Saved data entries:
◇ ◇ ◇

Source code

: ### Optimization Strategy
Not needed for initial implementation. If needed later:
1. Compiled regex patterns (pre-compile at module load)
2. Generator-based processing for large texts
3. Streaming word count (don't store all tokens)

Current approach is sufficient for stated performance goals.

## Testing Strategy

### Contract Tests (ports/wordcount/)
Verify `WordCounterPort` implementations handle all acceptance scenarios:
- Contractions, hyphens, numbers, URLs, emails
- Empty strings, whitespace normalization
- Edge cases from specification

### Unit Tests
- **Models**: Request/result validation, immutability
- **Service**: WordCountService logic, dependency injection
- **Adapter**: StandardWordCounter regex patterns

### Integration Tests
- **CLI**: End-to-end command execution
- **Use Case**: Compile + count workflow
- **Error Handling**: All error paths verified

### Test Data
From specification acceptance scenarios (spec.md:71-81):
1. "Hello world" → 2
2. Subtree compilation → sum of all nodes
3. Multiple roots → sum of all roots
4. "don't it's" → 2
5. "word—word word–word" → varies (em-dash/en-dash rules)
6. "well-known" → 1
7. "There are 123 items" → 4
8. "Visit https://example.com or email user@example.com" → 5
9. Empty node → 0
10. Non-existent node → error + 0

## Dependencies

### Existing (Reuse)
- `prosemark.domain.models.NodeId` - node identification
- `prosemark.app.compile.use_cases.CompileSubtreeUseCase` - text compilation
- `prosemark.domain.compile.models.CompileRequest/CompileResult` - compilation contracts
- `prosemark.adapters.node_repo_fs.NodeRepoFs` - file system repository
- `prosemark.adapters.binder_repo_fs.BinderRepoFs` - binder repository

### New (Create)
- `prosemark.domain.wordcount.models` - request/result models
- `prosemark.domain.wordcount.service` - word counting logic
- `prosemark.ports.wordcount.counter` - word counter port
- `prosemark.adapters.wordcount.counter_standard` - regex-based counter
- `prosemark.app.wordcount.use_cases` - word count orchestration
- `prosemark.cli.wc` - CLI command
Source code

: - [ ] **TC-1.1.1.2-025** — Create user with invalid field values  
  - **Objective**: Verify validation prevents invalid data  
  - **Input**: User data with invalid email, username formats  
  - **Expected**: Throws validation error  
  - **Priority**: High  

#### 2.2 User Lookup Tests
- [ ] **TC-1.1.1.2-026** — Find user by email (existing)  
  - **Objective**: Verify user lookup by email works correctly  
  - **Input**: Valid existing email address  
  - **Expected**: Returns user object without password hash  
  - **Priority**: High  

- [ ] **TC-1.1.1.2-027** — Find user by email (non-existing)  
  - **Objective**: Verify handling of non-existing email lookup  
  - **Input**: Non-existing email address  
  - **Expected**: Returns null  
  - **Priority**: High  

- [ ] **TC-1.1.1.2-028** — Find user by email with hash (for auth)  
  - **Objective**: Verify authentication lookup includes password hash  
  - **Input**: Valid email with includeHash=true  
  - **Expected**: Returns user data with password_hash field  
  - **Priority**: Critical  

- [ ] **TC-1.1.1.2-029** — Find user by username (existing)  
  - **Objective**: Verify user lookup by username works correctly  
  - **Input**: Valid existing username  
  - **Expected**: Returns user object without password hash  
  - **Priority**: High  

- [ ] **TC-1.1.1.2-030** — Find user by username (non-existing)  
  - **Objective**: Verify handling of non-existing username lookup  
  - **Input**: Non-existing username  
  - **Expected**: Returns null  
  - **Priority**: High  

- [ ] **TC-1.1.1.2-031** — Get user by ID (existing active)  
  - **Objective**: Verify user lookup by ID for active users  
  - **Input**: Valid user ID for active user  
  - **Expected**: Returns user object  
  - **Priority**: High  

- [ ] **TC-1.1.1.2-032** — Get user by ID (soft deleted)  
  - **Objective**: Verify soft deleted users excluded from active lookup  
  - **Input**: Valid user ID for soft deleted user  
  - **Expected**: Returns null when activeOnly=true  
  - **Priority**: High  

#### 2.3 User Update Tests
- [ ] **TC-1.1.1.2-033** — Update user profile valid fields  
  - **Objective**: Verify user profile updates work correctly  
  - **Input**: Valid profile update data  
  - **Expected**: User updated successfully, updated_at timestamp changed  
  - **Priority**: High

◇ ◇ ◇

- Problem
How many lines in the records above hold the word "adapters"? Give only the number.

- Response area
3